Start of Records for processing

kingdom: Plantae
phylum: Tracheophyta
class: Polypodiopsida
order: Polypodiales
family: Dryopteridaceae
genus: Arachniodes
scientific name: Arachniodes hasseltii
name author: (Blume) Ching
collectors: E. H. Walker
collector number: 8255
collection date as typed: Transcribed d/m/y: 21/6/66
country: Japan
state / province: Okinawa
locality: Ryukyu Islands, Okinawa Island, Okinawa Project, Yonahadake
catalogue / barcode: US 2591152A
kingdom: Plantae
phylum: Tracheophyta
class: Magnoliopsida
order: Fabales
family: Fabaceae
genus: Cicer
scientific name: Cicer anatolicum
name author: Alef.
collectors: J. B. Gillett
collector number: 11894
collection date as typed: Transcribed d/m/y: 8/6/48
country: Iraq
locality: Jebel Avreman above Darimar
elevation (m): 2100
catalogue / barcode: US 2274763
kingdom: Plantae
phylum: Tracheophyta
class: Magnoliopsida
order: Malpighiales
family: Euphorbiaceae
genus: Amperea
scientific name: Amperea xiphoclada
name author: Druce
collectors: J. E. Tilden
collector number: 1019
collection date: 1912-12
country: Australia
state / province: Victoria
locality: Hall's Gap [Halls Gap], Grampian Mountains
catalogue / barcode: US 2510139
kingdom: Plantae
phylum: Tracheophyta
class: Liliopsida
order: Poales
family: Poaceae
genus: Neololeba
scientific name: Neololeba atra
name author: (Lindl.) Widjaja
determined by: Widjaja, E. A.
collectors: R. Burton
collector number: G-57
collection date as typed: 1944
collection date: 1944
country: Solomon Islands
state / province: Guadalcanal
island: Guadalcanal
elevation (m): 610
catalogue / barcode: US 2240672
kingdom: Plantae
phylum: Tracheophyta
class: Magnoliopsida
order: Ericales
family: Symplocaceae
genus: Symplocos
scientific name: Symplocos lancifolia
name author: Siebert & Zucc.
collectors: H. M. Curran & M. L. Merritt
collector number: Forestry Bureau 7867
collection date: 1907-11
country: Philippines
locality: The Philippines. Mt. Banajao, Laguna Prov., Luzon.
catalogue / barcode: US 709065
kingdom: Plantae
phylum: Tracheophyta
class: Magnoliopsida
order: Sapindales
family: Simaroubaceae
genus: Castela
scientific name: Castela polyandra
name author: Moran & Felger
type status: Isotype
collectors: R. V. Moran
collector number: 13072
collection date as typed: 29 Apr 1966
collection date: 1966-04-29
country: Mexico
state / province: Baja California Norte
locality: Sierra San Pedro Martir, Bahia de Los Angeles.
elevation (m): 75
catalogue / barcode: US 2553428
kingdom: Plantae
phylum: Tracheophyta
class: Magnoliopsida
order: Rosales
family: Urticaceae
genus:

End of Records for processing

### [Given request]
Can you write out every one of the lines above again, switching "catalogue" to "catalog" wherever it occurs and keeping everything else the same?

### [Written solution]
kingdom: Plantae
phylum: Tracheophyta
class: Polypodiopsida
order: Polypodiales
family: Dryopteridaceae
genus: Arachniodes
scientific name: Arachniodes hasseltii
name author: (Blume) Ching
collectors: E. H. Walker
collector number: 8255
collection date as typed: Transcribed d/m/y: 21/6/66
country: Japan
state / province: Okinawa
locality: Ryukyu Islands, Okinawa Island, Okinawa Project, Yonahadake
catalog / barcode: US 2591152A
kingdom: Plantae
phylum: Tracheophyta
class: Magnoliopsida
order: Fabales
family: Fabaceae
genus: Cicer
scientific name: Cicer anatolicum
name author: Alef.
collectors: J. B. Gillett
collector number: 11894
collection date as typed: Transcribed d/m/y: 8/6/48
country: Iraq
locality: Jebel Avreman above Darimar
elevation (m): 2100
catalog / barcode: US 2274763
kingdom: Plantae
phylum: Tracheophyta
class: Magnoliopsida
order: Malpighiales
family: Euphorbiaceae
genus: Amperea
scientific name: Amperea xiphoclada
name author: Druce
collectors: J. E. Tilden
collector number: 1019
collection date: 1912-12
country: Australia
state / province: Victoria
locality: Hall's Gap [Halls Gap], Grampian Mountains
catalog / barcode: US 2510139
kingdom: Plantae
phylum: Tracheophyta
class: Liliopsida
order: Poales
family: Poaceae
genus: Neololeba
scientific name: Neololeba atra
name author: (Lindl.) Widjaja
determined by: Widjaja, E. A.
collectors: R. Burton
collector number: G-57
collection date as typed: 1944
collection date: 1944
country: Solomon Islands
state / province: Guadalcanal
island: Guadalcanal
elevation (m): 610
catalog / barcode: US 2240672
kingdom: Plantae
phylum: Tracheophyta
class: Magnoliopsida
order: Ericales
family: Symplocaceae
genus: Symplocos
scientific name: Symplocos lancifolia
name author: Siebert & Zucc.
collectors: H. M. Curran & M. L. Merritt
collector number: Forestry Bureau 7867
collection date: 1907-11
country: Philippines
locality: The Philippines. Mt. Banajao, Laguna Prov., Luzon.
catalog / barcode: US 709065
kingdom: Plantae
phylum: Tracheophyta
class: Magnoliopsida
order: Sapindales
family: Simaroubaceae
genus: Castela
scientific name: Castela polyandra
name author: Moran & Felger
type status: Isotype
collectors: R. V. Moran
collector number: 13072
collection date as typed: 29 Apr 1966
collection date: 1966-04-29
country: Mexico
state / province: Baja California Norte
locality: Sierra San Pedro Martir, Bahia de Los Angeles.
elevation (m): 75
catalog / barcode: US 2553428
kingdom: Plantae
phylum: Tracheophyta
class: Magnoliopsida
order: Rosales
family: Urticaceae
genus:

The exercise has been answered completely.